La vérité est toujours la première victime de la guerre. En Russie, deux des derniers médias indépendants qui couvraient encore objectivement l’invasion russe de l’Ukraine ont été démantelés. La radio, Ekho Moskvy, qui est l’une des plus anciennes de Russie, a toujours ouvertement critiqué Poutine. Avec son homologue télévisé, dozhd, les deux ont été fermés par les copains de Poutine pour « diffusion délibérée de fausses informations ».

Les autorités russes avaient précédemment ordonné que tous les médias du pays ne puissent en aucun cas utiliser des termes tels que « guerre », « invasion » ou « attaque ». La peine pour violation des nouvelles restrictions comprend une peine de 15 ans de prison.

En conséquence, la propagande pure et simple passe maintenant pour des nouvelles dans la Russie de Poutine. L’attaque au missile contre la tour de la station de télévision à Kiev – et le mémorial de l’Holocauste de la ville – au cours de la première semaine de la guerre visait à diffuser des informations non censurées aux Ukrainiens.

L’Union européenne a depuis interdit le porte-parole anglophone du Kremlin, RT (anciennement Russia Today), et Spoutnik pour arrêter leurs campagnes de désinformation toxiques et nuisibles, une décision qui a été reprise par la présidente de la Commission européenne, Ursula von der Leyen.

L’Association des journalistes européens a également fait campagne pour une interdiction, bien que nous soutenions par ailleurs la préservation de la liberté des médias.
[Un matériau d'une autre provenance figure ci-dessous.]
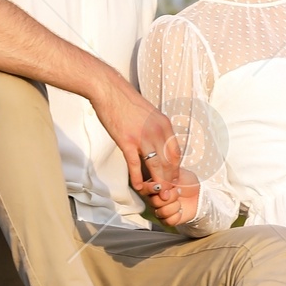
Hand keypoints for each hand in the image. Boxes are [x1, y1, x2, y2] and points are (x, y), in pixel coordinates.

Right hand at [92, 78, 181, 199]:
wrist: (109, 91)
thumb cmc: (127, 102)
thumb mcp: (150, 114)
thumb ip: (156, 129)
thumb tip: (158, 144)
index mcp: (164, 125)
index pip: (176, 154)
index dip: (176, 169)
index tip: (172, 179)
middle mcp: (157, 132)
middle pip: (169, 163)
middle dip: (169, 180)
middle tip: (166, 193)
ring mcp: (143, 138)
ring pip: (156, 167)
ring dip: (157, 183)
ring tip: (156, 194)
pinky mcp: (127, 142)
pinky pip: (135, 165)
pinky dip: (138, 178)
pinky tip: (138, 187)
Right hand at [149, 177, 203, 227]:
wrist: (199, 193)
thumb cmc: (187, 181)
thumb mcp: (178, 173)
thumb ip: (166, 176)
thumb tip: (159, 183)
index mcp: (153, 186)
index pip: (143, 189)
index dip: (150, 189)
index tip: (160, 187)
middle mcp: (154, 199)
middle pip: (153, 202)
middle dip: (170, 196)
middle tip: (178, 191)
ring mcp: (159, 210)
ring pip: (161, 212)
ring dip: (175, 206)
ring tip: (180, 200)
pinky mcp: (167, 220)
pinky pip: (168, 221)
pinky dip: (177, 215)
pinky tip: (181, 209)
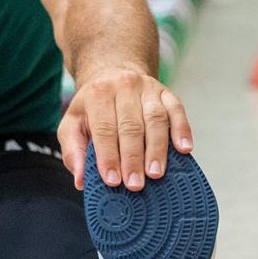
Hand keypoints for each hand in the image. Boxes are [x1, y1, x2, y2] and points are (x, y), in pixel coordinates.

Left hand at [57, 68, 193, 192]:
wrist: (112, 74)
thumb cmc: (93, 108)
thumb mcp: (73, 124)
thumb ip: (73, 152)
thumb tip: (80, 181)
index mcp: (98, 94)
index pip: (104, 128)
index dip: (108, 156)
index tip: (112, 181)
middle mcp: (124, 87)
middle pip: (131, 126)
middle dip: (133, 158)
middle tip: (135, 184)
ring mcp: (148, 88)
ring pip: (156, 119)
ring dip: (157, 148)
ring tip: (155, 174)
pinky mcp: (166, 93)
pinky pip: (177, 110)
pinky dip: (182, 130)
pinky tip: (184, 149)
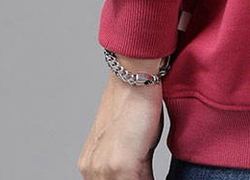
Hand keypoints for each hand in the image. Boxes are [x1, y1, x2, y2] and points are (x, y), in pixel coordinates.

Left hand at [78, 55, 165, 178]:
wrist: (134, 79)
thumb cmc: (138, 104)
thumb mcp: (133, 144)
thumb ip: (134, 168)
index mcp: (90, 163)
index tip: (146, 176)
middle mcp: (91, 169)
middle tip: (150, 175)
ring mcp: (102, 169)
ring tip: (152, 173)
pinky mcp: (119, 165)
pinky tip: (159, 177)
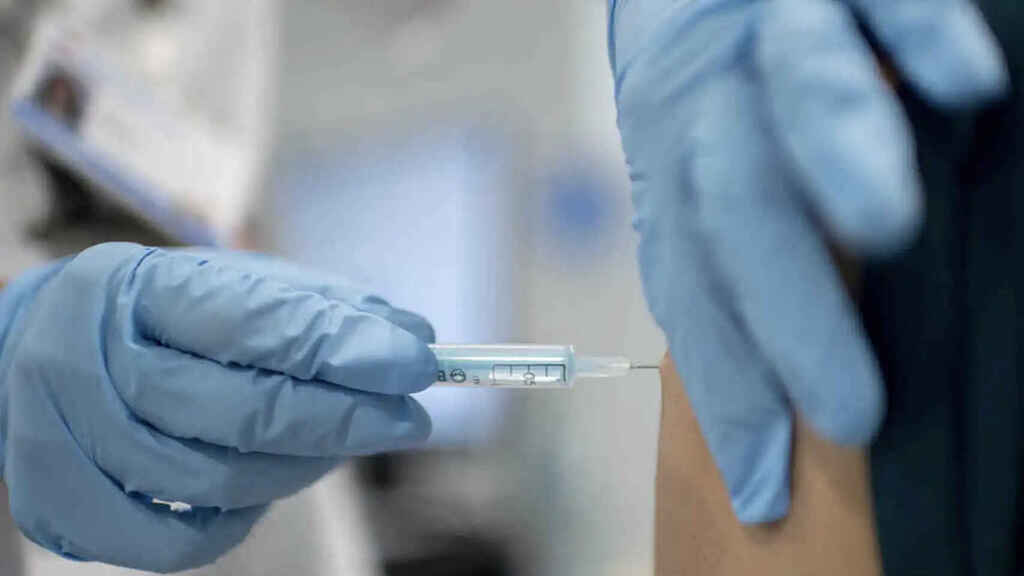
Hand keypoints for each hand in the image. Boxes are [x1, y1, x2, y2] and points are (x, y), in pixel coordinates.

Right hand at [0, 243, 436, 571]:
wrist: (43, 353)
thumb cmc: (160, 319)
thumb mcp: (231, 287)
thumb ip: (318, 308)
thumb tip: (410, 335)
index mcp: (138, 288)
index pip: (254, 322)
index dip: (342, 348)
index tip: (414, 362)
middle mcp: (89, 362)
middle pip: (243, 410)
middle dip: (345, 419)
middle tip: (408, 418)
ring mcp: (65, 441)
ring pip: (219, 480)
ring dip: (305, 467)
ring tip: (347, 443)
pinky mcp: (64, 509)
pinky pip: (178, 542)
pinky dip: (241, 520)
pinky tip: (271, 485)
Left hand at [610, 0, 1006, 521]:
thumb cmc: (726, 98)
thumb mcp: (705, 180)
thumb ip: (732, 260)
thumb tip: (780, 379)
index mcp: (675, 172)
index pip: (689, 285)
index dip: (723, 382)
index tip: (761, 481)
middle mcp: (712, 106)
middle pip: (729, 205)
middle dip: (786, 314)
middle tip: (849, 413)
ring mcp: (771, 33)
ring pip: (792, 91)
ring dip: (838, 159)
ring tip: (885, 227)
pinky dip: (918, 35)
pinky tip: (965, 83)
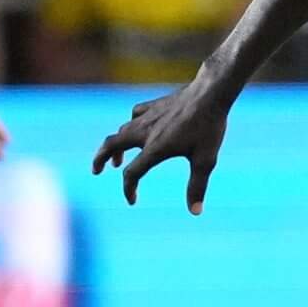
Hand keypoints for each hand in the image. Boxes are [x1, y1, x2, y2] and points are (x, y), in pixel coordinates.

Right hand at [91, 76, 233, 211]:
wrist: (210, 93)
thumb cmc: (209, 127)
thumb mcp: (206, 160)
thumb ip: (197, 186)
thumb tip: (195, 212)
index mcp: (155, 148)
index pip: (131, 173)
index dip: (128, 189)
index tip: (132, 200)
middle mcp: (145, 132)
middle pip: (110, 145)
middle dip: (99, 159)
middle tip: (97, 171)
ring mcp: (147, 116)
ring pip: (121, 131)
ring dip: (115, 146)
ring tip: (116, 159)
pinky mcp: (153, 105)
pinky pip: (134, 115)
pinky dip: (130, 125)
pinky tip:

Cela dit, une chaîne comme RT, en tant qu’instrument de la propagande de guerre de Poutine, doit-elle continuer à être diffusée librement en Europe alors que les médias critiques et indépendants en Russie sont réduits au silence et leurs journalistes emprisonnés, battus et même tués ?

Poutine a mis tous les médias russes sous son contrôle et a sévèrement restreint les activités des agences de presse occidentales qui fonctionnaient auparavant relativement librement en Russie.

Doit-on accepter cela ? Non.

Au cours des deux dernières années, RT a donné une plate-forme à des conspirationnistes marginaux allant des anti-vaccinationnistes aux nationalistes et aux populistes anti-démocratiques. Il ne peut y avoir de neutralité dans une guerre médiatique. Plus de 200 universitaires russes ont fait preuve d’un grand courage en dénonçant l’invasion de Poutine dans une lettre ouverte adressée à ce dernier.

Des artistes russes pro-Kremlin comme la soprano Anna Netrebko et le chef d’orchestre Valery Gergiev ont déjà décidé de quel côté ils étaient. Gergiev, surnommé le chef d’orchestre le plus aimé de Poutine, a été renvoyé de plusieurs orchestres et opéras en Italie et en Allemagne. Netrebko, qui a refusé de prendre parti, bien qu’elle ait participé à des événements caritatifs avec les dirigeants des régions séparatistes de Donetsk et Lougansk, a décidé de s’absenter de la scène.

La mesure dans laquelle les médias russes manipulent leur propre population peut être régulièrement vue sur la télévision publique du pays. Peu de temps après le début de l’invasion de l’Ukraine, et coïncidant avec les sanctions paralysantes que le monde civilisé a imposées à la Russie, un présentateur de télévision pro-Poutine a ouvertement menacé d’utiliser des armes nucléaires contre l’Occident, affirmant qu’un monde dans lequel il n’y avait pas de place pour La Russie ne valait plus la peine d’y vivre.

Pas exactement le même message que celui donné par le grand journaliste américain, Edward R. Murrow. Bonne nuit et bonne chance.